Jusqu'en 1998, très peu de choses ont changé pour le vaisseau amiral de Honda. On peut d'ailleurs dire que la marque s'est un peu reposée sur ses lauriers et n'a pas vu venir la concurrence. La Yamaha R1 a été un signal d'alarme auquel Honda a réagi de façon quelque peu tardive. À partir de 2000, la Fireblade est devenue plus compétitive et plus extrême, mais le concept de contrôle total a été conservé. La Fireblade est restée un succès et a accédé au rang d'icône, mais les ventes du début des années 90 n'ont pas été égalées. C'était logique, compte tenu de la concurrence et du niveau d'innovation dans le secteur. Mais ce que la première Fireblade a fait en 1992, aucune autre moto de sport ne l'a fait depuis lors. Si Honda dévoile sa CBR 1000 RR SP 2022 dans une livrée inspirée de celle de 1992, c'est donc tout sauf un hasard.

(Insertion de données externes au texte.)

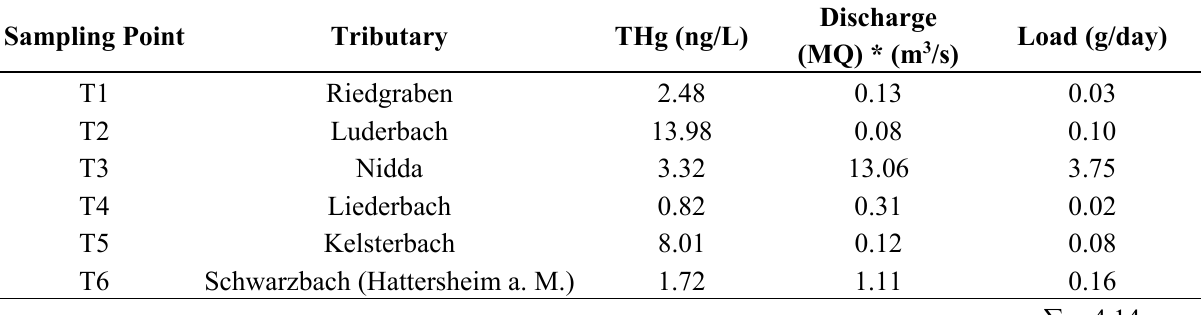
Table 2. THg concentration in samples from 6 tributaries (T1–T6) near the mouth into the river Main, arithmetic mean annual discharges at the mouth and calculated daily THg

Au guidon d'un modèle 1992 en 2022

En 1998, lors d'un essai comparatif entre la Yamaha YZF-R1 et la CBR900RR Fireblade, le pilote de vitesse pure Louis Wuyts, également pilote d'essai à l'époque, écrivait dans le magazine MotorWeek : "Cette Fireblade, c'est presque une moto de tourisme". Venant de la bouche d'un homme qui allait remporter 18 titres nationaux, cette déclaration a été accueillie avec un certain scepticisme. Mais en prenant aujourd'hui le guidon de cette Fireblade 1992, nous pensons que les mots de Louis Wuyts contiennent une bonne part de vérité. Ce qui était considéré comme extrême à l'époque, ne l'était pas en réalité. Ce concept de contrôle total était plus qu'un slogan. La position de conduite sur la Blade originelle était très confortable. Notre moto d'essai est en parfait état d'origine et tout fonctionne comme il faut. Au début, le 4-en-ligne recherche une peu son souffle quand on ouvre brusquement les gaz à bas régime, mais au bout d'une demi-heure, la Blade tourne rond. Mettez donc de l'essence fraîche dans le réservoir et le caractère du moteur ne tardera pas à se manifester!

Meilleure qua naguère

La Blade fait preuve d'un caractère plutôt accommodant, mais avec une puissance très bien répartie et un joli punch à haut régime. Sur une longue ligne droite, la moto grimpe sans tarder vers les 200 km/h. Sur les routes sinueuses, le comportement est très précis et c'est franchement un plaisir de prendre à nouveau les virages avec une roue avant de 16". Difficile de comparer avec le modèle 1992, mais chaussée de pneus sport Bridgestone S21, il est possible que la Blade tienne mieux la route aujourd'hui qu'à l'époque. D'autant plus que la moto était alors équipée de série de Michelin Macadam, des enveloppes que refuseraient aujourd'hui même de nombreux motards de tourisme. Les pneumatiques modernes ne font donc pas de mal à notre Blade. Tout fonctionne encore à merveille sur notre moto d'essai. Les témoins lumineux des clignotants sont toujours fonctionnels et les deux cadrans du tableau de bord renseignent toujours avec précision la vitesse et le régime moteur. Seul le starter manuel ne reste plus ouvert automatiquement, ce qui oblige à le maintenir pendant une minute ou deux lors des démarrages à froid.